MCL35 risk group stratification identifies low-, standard, and high-risk patients. The overall agreement between the MCL35 and Ki67 assays was just 37%, although there is a general overall correlation between the 2 types of data. Of interest, in our case series, the Ki67 proliferation rate appeared to err on the side of a higher risk category as compared with the MCL35 (the MCL35 identified more patients as low risk). Since the MCL35 assay is a multiplexed assay based on the weighted expression of 17 proliferation genes rather than a single marker, it may provide a more accurate reflection of the complex multifaceted/multifactorial nature of tumor biology and, as shown here and in prior publications, is highly reproducible as compared with other methods [9, 11]. Additional survival analyses are not available on this group of cases, which were selected for technical purposes.

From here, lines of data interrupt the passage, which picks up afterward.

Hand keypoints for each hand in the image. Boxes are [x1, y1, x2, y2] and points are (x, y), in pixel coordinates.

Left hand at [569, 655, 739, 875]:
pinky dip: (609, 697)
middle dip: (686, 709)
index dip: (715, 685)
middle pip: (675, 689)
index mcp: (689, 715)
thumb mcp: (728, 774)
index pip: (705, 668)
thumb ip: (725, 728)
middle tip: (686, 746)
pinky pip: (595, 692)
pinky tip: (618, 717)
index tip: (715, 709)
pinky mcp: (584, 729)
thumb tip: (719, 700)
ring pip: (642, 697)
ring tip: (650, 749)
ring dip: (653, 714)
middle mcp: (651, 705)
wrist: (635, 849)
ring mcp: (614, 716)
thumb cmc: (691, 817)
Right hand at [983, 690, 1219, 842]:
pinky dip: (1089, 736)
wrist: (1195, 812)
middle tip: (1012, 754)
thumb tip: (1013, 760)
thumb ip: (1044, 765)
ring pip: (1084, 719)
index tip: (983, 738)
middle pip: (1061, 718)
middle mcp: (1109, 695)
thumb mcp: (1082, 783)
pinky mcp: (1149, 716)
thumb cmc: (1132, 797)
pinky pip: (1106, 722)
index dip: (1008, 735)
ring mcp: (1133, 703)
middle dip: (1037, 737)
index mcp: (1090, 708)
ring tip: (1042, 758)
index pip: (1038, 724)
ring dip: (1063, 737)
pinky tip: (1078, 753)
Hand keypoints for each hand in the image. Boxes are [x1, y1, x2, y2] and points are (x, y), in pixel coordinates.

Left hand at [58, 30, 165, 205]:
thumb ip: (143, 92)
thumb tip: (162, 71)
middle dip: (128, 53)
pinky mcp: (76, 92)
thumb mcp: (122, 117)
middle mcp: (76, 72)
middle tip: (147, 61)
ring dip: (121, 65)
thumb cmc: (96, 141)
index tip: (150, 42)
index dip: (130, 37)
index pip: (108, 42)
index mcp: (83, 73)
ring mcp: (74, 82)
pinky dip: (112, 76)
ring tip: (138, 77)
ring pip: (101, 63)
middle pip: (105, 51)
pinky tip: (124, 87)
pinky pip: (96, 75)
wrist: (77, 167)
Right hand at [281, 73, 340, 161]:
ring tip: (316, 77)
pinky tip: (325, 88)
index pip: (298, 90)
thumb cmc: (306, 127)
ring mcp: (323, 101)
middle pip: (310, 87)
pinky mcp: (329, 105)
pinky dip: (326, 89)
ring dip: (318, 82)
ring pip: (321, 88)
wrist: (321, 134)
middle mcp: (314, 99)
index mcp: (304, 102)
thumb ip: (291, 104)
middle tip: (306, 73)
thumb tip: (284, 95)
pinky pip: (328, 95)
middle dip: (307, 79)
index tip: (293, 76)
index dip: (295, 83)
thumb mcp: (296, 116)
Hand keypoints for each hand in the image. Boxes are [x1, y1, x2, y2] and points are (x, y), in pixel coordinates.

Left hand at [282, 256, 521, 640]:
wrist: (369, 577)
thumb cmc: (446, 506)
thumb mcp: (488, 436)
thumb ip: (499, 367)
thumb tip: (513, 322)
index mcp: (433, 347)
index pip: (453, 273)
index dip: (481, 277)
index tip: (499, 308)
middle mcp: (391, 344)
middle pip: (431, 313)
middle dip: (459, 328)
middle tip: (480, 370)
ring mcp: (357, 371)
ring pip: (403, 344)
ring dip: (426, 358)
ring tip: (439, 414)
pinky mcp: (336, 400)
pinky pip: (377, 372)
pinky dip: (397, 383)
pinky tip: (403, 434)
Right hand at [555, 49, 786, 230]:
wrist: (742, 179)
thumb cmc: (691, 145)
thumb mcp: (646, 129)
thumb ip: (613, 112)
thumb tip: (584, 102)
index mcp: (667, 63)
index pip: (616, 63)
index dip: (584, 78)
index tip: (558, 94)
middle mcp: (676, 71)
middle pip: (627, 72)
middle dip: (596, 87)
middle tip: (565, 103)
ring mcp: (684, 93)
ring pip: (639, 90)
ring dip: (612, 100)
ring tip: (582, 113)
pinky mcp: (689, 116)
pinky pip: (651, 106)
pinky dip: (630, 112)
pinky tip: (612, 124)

Overall, the current data support the concept of molecular signatures, as assessed with digital gene expression profiling, as showing outstanding reproducibility and robust performance. The turnaround time for similar assays using the same platform in our clinical lab is, on average, 2–3 business days. As such, this assay may be an excellent choice for use in clinical trials wherein the relationships between biomarkers and patient outcome may lead to clinical practice changes. Recently, the MCL35 assay was successfully used in clinical trial of younger patients treated on Nordic MCL protocols and, along with MIPI, identified those patients with a dismal prognosis [15]. Additional studies evaluating the clinical utility of the MCL35 in older patients, including assessment of TP53 mutation status, are underway.